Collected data

________________________________________

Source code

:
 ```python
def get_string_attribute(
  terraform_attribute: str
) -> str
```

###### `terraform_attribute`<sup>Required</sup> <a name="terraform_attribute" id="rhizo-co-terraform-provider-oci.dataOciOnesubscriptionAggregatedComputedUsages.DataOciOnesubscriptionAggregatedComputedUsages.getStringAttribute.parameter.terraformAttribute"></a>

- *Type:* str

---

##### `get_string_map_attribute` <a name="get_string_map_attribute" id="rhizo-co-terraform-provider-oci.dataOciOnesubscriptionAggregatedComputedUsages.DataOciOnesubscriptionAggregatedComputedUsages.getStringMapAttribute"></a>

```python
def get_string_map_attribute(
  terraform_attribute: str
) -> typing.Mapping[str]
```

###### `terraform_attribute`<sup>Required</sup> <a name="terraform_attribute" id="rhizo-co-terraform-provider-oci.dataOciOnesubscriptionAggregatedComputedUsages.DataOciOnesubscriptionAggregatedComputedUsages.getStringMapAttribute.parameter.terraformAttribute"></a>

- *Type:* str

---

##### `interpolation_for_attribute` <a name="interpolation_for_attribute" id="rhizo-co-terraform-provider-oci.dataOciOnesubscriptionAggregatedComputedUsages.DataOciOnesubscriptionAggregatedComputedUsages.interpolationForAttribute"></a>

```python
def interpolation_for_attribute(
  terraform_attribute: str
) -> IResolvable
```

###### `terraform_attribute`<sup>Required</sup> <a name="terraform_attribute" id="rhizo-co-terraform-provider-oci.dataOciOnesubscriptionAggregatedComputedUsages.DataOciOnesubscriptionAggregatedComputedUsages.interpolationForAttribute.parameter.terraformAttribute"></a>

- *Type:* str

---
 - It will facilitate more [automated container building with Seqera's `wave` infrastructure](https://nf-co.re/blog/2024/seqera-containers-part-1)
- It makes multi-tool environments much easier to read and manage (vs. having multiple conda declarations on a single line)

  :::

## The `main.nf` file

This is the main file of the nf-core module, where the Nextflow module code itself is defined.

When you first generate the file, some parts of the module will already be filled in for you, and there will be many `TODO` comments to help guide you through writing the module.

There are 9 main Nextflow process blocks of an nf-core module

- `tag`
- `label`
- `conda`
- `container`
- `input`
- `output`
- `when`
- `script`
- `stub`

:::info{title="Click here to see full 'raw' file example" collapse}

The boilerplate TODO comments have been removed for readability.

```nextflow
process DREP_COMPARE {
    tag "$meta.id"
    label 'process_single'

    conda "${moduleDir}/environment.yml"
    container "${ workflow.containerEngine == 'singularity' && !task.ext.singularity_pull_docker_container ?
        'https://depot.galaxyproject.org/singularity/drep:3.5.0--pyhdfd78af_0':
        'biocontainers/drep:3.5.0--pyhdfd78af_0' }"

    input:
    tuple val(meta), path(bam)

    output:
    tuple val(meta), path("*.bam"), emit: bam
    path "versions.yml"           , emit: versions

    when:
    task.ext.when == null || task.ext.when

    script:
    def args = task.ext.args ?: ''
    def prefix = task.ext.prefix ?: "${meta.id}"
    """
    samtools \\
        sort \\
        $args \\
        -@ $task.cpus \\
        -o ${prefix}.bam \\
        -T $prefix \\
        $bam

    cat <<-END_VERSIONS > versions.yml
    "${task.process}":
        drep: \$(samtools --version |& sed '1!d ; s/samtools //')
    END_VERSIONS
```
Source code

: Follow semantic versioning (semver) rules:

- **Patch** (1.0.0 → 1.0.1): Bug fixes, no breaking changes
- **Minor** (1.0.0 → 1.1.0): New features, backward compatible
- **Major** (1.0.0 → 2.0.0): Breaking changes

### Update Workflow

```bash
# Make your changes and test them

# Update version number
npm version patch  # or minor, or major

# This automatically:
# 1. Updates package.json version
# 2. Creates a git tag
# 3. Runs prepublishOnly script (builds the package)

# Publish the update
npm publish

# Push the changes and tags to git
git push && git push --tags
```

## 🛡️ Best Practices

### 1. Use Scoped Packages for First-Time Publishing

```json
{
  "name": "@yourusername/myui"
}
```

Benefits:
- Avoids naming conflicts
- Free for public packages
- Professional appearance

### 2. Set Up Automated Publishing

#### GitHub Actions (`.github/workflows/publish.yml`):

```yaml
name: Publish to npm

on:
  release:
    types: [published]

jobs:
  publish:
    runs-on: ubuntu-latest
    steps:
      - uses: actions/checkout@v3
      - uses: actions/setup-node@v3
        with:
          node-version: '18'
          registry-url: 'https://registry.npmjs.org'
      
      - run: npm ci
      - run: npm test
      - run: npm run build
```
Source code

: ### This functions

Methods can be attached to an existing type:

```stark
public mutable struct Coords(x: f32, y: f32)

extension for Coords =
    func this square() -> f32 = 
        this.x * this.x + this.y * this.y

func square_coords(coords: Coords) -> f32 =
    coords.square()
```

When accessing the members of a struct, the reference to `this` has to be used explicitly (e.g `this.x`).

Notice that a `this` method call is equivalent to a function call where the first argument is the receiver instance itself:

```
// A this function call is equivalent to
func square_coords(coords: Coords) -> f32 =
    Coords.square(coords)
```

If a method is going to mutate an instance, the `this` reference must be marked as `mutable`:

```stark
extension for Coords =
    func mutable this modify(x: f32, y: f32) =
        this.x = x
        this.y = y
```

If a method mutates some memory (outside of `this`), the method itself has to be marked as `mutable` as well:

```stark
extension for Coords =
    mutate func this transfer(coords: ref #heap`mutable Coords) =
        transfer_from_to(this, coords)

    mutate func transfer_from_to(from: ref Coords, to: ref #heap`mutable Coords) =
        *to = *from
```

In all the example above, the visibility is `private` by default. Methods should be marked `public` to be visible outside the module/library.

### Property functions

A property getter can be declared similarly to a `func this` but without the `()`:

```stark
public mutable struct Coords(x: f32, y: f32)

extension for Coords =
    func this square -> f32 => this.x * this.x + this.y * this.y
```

________________________________________

Your task :: Reproduce the lines of the entries above from the one with "- Professional appearance" to the one with "### This functions", both included, exactly and without any other line.

Reply to the exercise ::
- Professional appearance

### 2. Set Up Automated Publishing

#### GitHub Actions (`.github/workflows/publish.yml`):

```yaml
name: Publish to npm

on:
  release:
    types: [published]

jobs:
  publish:
    runs-on: ubuntu-latest
    steps:
      - uses: actions/checkout@v3
      - uses: actions/setup-node@v3
        with:
          node-version: '18'
          registry-url: 'https://registry.npmjs.org'
      
      - run: npm ci
      - run: npm test
      - run: npm run build
```
Source code

: ### This functions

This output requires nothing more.